Calculate the pH of a 0.21 M CoCl3 solution. The Ka value for Co(H2O)63+ is 1.0 10-5.
Co(H2O)6^+3 ==> [Co(H2O)5(OH^-)]^+2 + H^+
Write the Ka expression.
Substitute x for H^+ and the Co compound on the right and 0.21-x for the Co compound on the left. Solve for x which will be (H^+), then convert to pH.
To calculate the pH of a solution, we need to determine whether the solute is acidic or basic.
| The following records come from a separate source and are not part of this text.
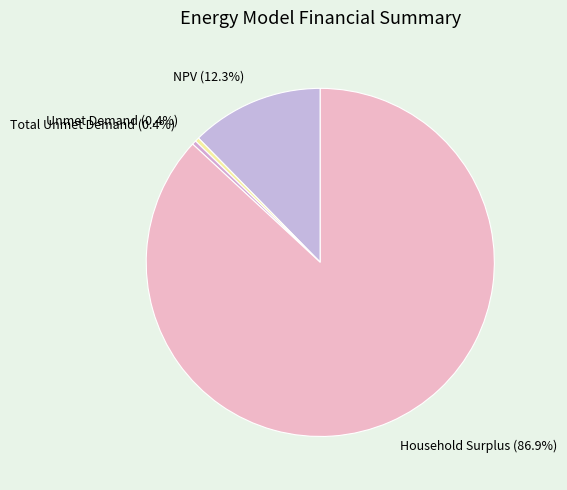

Which slice represents more than half of the pie?

Household Surplus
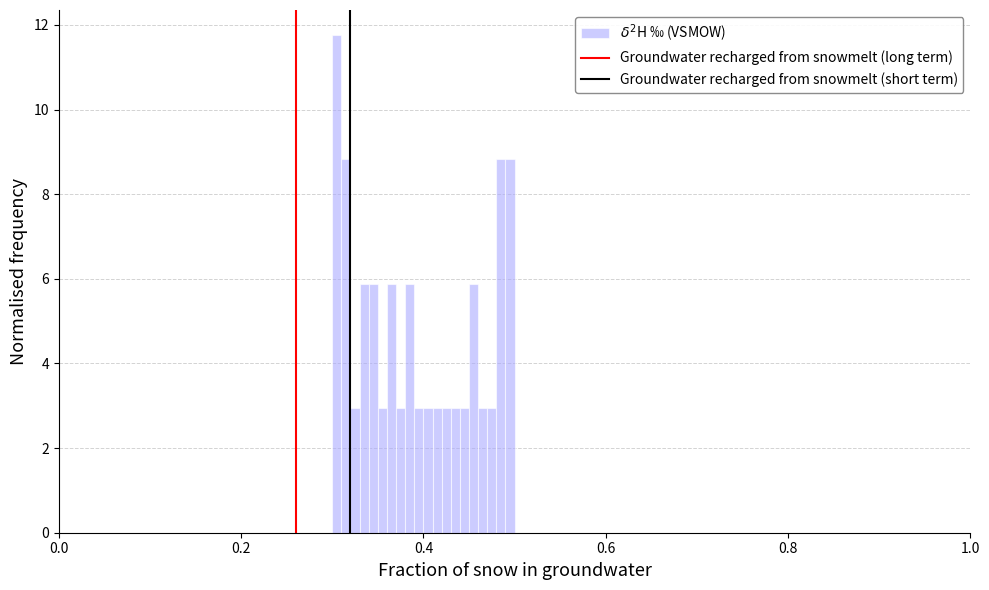

Read against the x-axis, roughly where is the centre of the tallest bar?

0.30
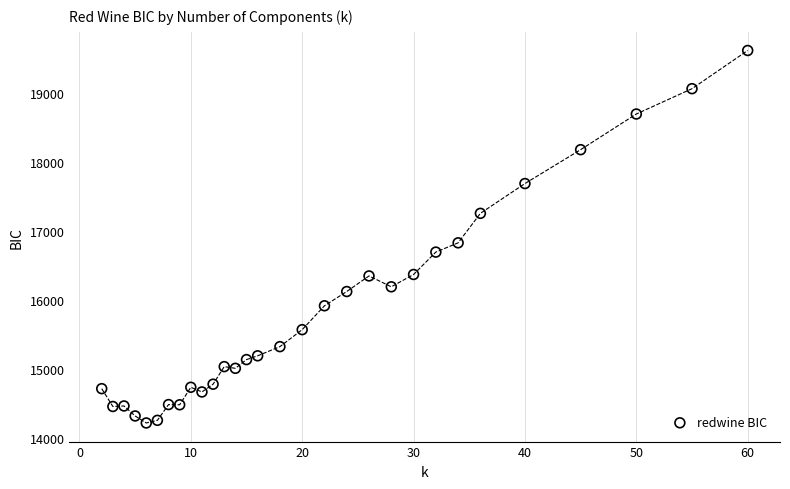

What Y value in the scatter plot is closest to 16917?

16828.6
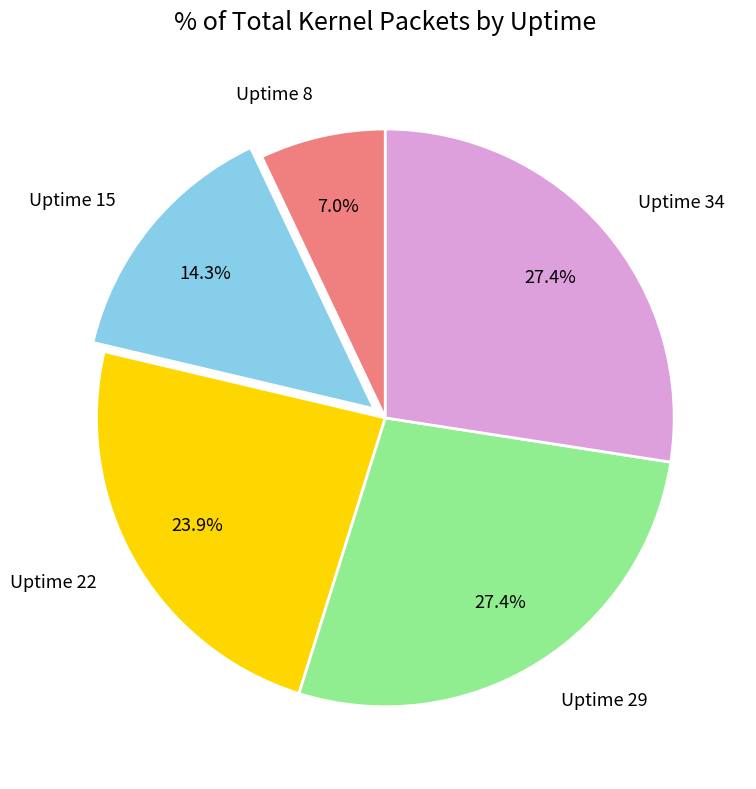

What is the total percentage of Uptime 8 and Uptime 22?

30.9%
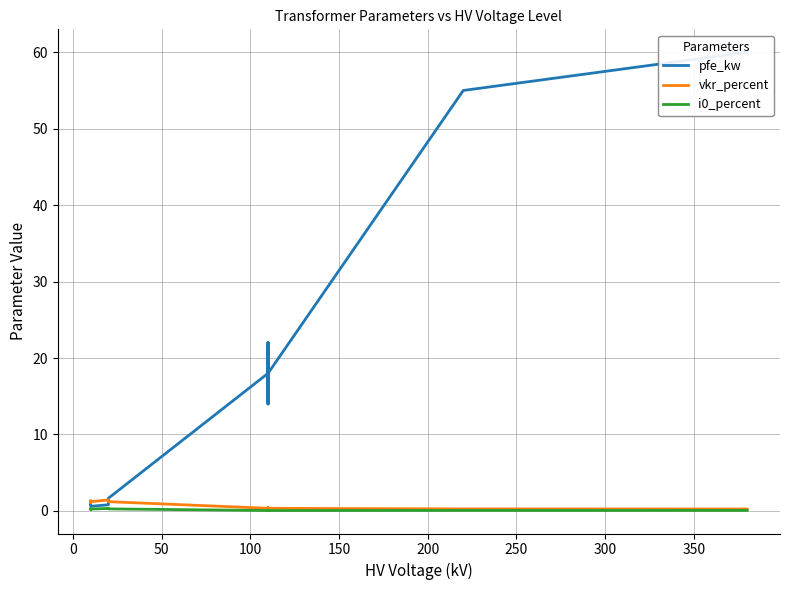

Between 200 and 100, which is larger?

200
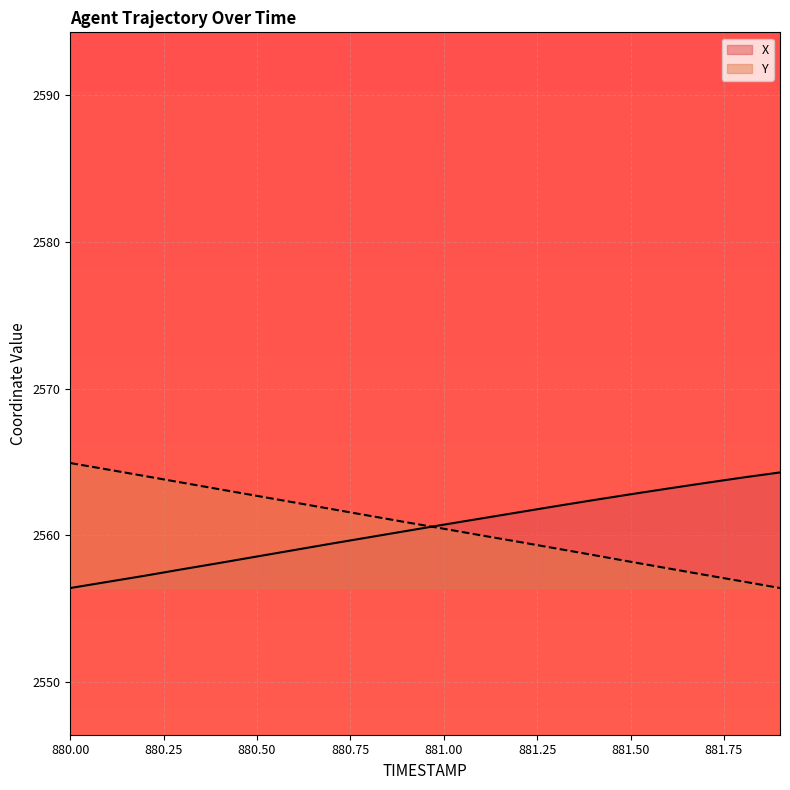

Is the value of Y at 881.9 greater than the value of X at 880.0?

No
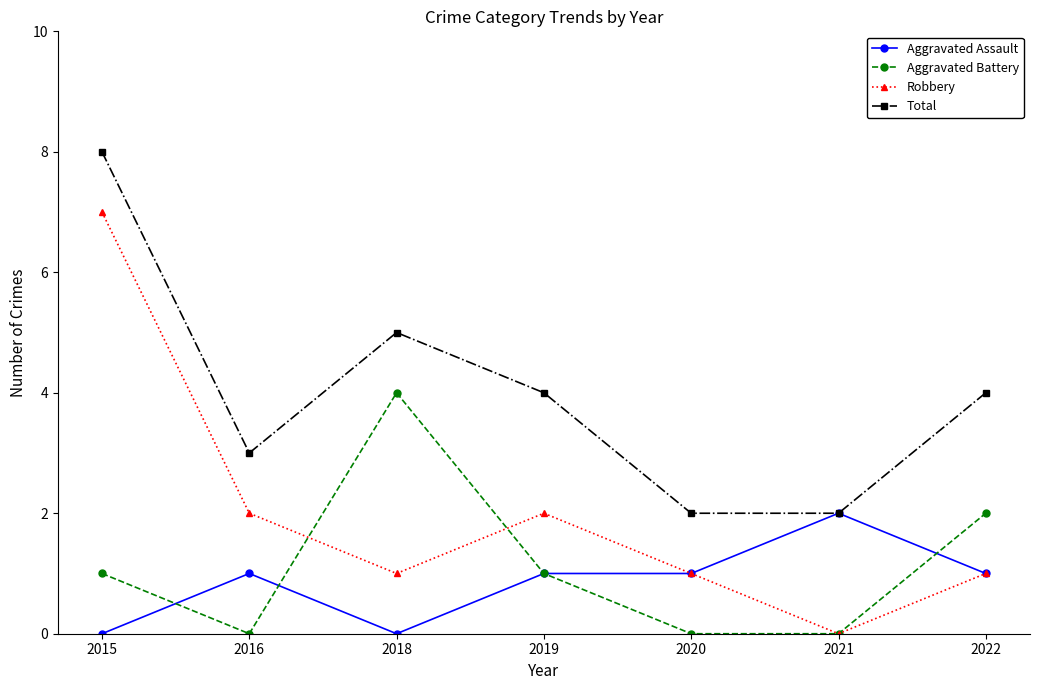

Where is the first local minimum for Total?

2016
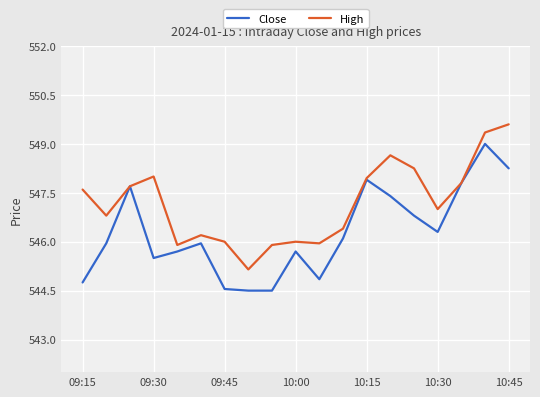

List the series in order of their overall mean, highest first.

High, Close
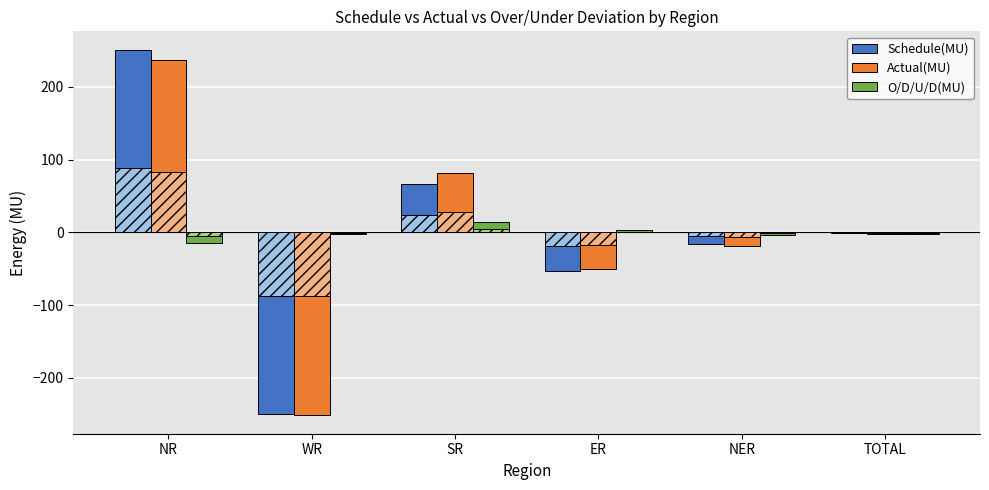

Does the chart contain any negative values?

Yes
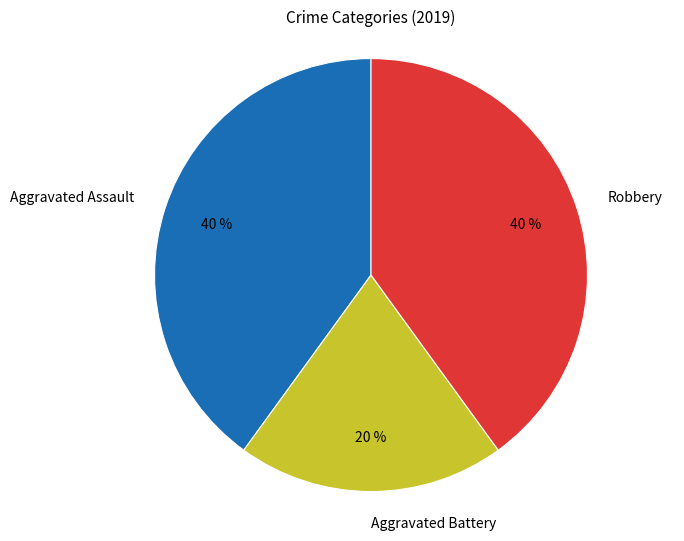

To the nearest percent, what is the combined percentage of Aggravated Assault and Aggravated Battery?

60%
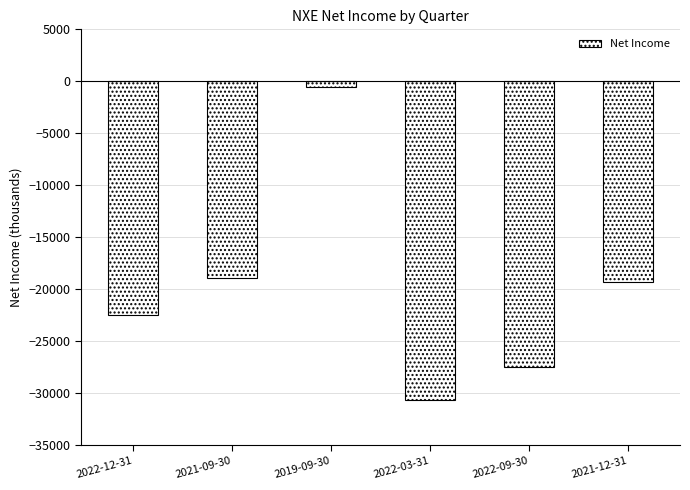

What is the change in value from 2021-09-30 to 2022-03-31?

-11800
In this case, we are given the Ka value for the complex ion Co(H2O)63+ which represents the equilibrium between the hydrated cation and its conjugate base.
The given Ka value is 1.0 x 10^-5, which means it is a weak acid. Therefore, the hydrated cation, Co(H2O)63+, will act as a weak acid in solution, and its conjugate base, Co(H2O)62+, will act as a weak base.
To determine the pH, we need to calculate the concentration of H+ ions from the weak acid's dissociation. Since the expression for Ka is:
Ka = [H+][Co(H2O)62+]/[Co(H2O)63+]
We can assume that the Co(H2O)62+ concentration produced from the dissociation of Co(H2O)63+ is negligible compared to the initial concentration of Co(H2O)63+. This assumption allows us to simplify the equation to:
Ka = [H+]^2 / [Co(H2O)63+]
Rearranging the equation, we can isolate [H+]:
[H+]^2 = Ka * [Co(H2O)63+]
[H+] = sqrt(Ka * [Co(H2O)63+])
Now we can substitute the given values into the equation:
[H+] = sqrt((1.0 x 10^-5) * (0.21 M))
[H+] = 1.45 x 10^-3 M
Since the concentration of H+ ions will be the same as the concentration of OH- ions in a neutral solution, we can assume that [H+] = [OH-] in pure water. Therefore, the pH can be calculated using the equation:
pH = -log[H+]
pH = -log(1.45 x 10^-3)
pH = 2.84
So, the pH of a 0.21 M CoCl3 solution is approximately 2.84.